This is typically done in a location or directory tag like so:
<location /secure_content/>
Order Deny,Allow
Deny from all
Allow from .intranet.mycompany.com
</location>
This effectively denies access to everyone, and only opens it up to computers on your companies intranet domain. One major problem with Oracle's out of the box configuration is that Apache sit's behind webcache and all requests are funneled through WebCache first. If you look at the Apache access logs, the IP address is the same for everyone. This becomes a problem if you want to secure something to only allow local (on that server) access, and deny anyone else from accessing it (as is the case with many web services). Because each request to apache is indistinguishable, there is no way to secure it by default.

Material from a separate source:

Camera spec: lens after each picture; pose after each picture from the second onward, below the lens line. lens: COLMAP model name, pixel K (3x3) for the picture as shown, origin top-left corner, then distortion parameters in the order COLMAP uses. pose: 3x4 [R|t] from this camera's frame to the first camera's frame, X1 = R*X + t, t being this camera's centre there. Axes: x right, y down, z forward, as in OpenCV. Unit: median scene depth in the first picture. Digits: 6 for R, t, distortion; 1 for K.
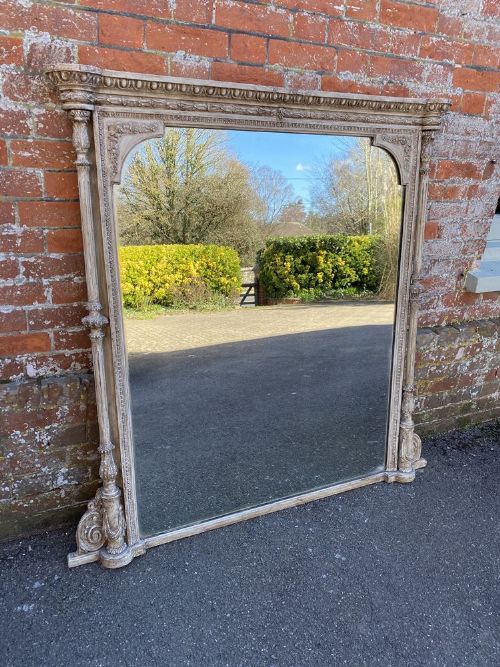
lens RADIAL K [[498.8, 0, 251.8], [0, 498.8, 332.1], [0, 0, 1]] dist [0.010397, -0.000932]
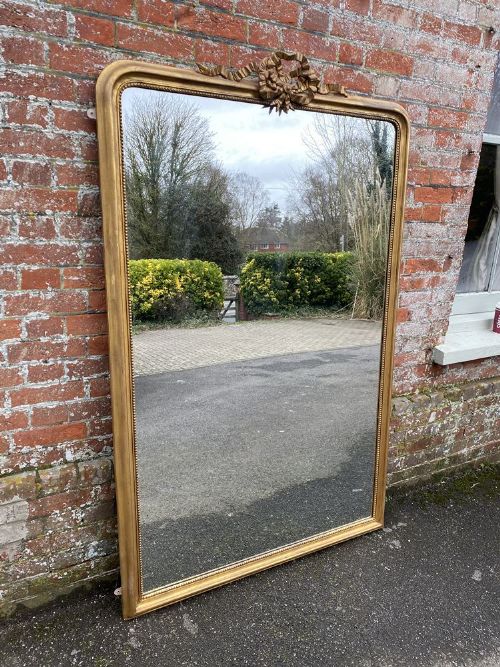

However, after digging around metalink for a while, I found a very useful and undocumented Apache directive that addresses this issue (I couldnt find it anywhere atleast).
In order to have apache process the actual client IP address, instead of the webcahce IP address, set this directive in httpd.conf:
UseWebCacheIp On
The values here are somewhat counter-intuitive. One would think ON means use the Webcache IP address, and off means use the clients IP. But its the opposite actually.
Set to ON, Apache uses the IP address supplied to Webcache (ie, the client IP). Set to OFF, and apache uses the IP address that it was supplied with (which is always webcache's IP address). So with this set to ON, apache will always see the actual client IP address and should be able to process those allow/deny statements properly.
You will also see valid values in the apache access logs now too. Although, another word of caution about that. If you are looking to mine data from the access logs, use the Webcache logs, as a properly functioning webcache will prevent many requests from ever hitting Apache.